» Given entries:
■ ■ ■ ■

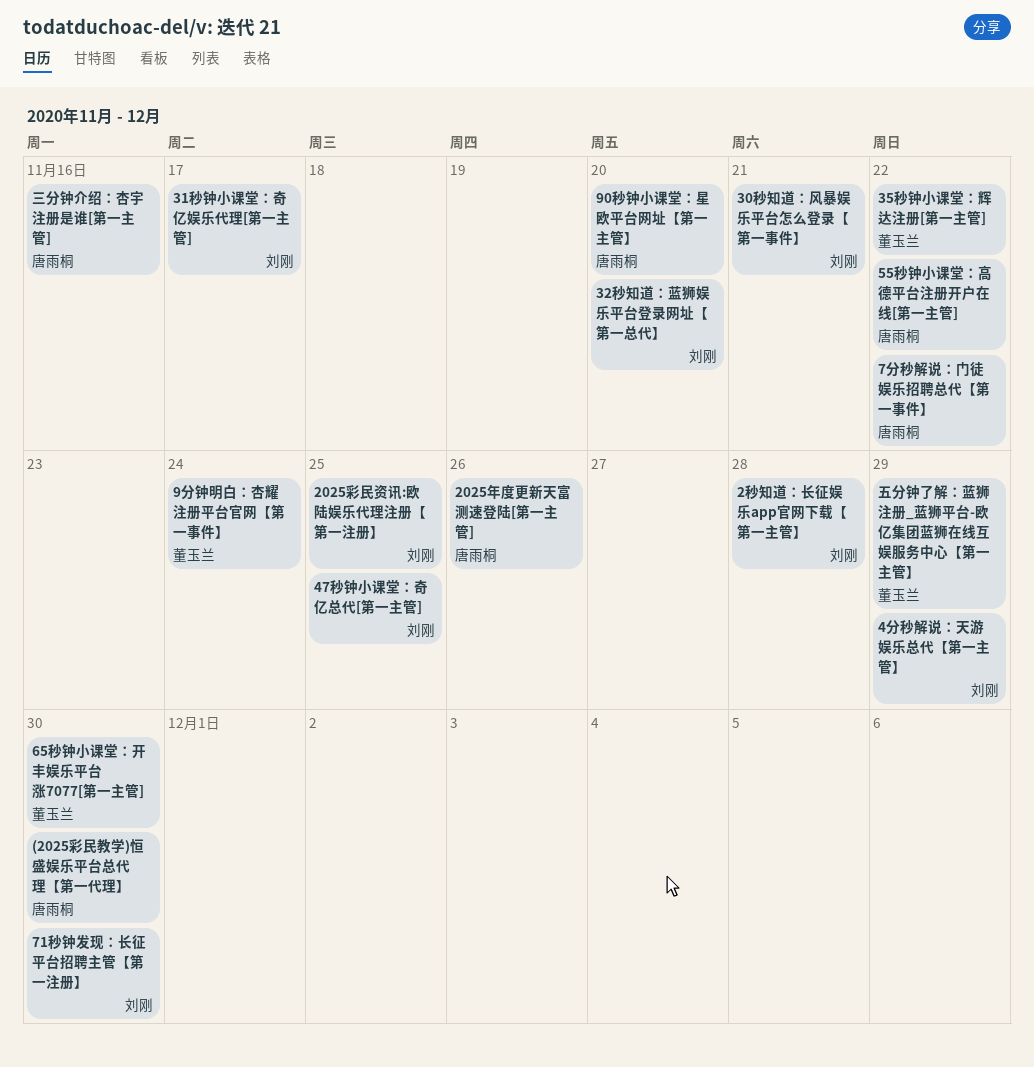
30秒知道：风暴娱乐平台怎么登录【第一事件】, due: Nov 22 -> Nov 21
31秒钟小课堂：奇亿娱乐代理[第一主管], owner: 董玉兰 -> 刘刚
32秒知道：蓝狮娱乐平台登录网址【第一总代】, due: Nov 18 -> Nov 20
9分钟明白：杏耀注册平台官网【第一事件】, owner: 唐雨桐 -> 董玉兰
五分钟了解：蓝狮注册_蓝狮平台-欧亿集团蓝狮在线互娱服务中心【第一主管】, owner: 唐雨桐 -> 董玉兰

■ ■ ■ ■

» Task prompt: Please state how many lines of the material contain the word "owner", giving the number alone.

» Task response: 3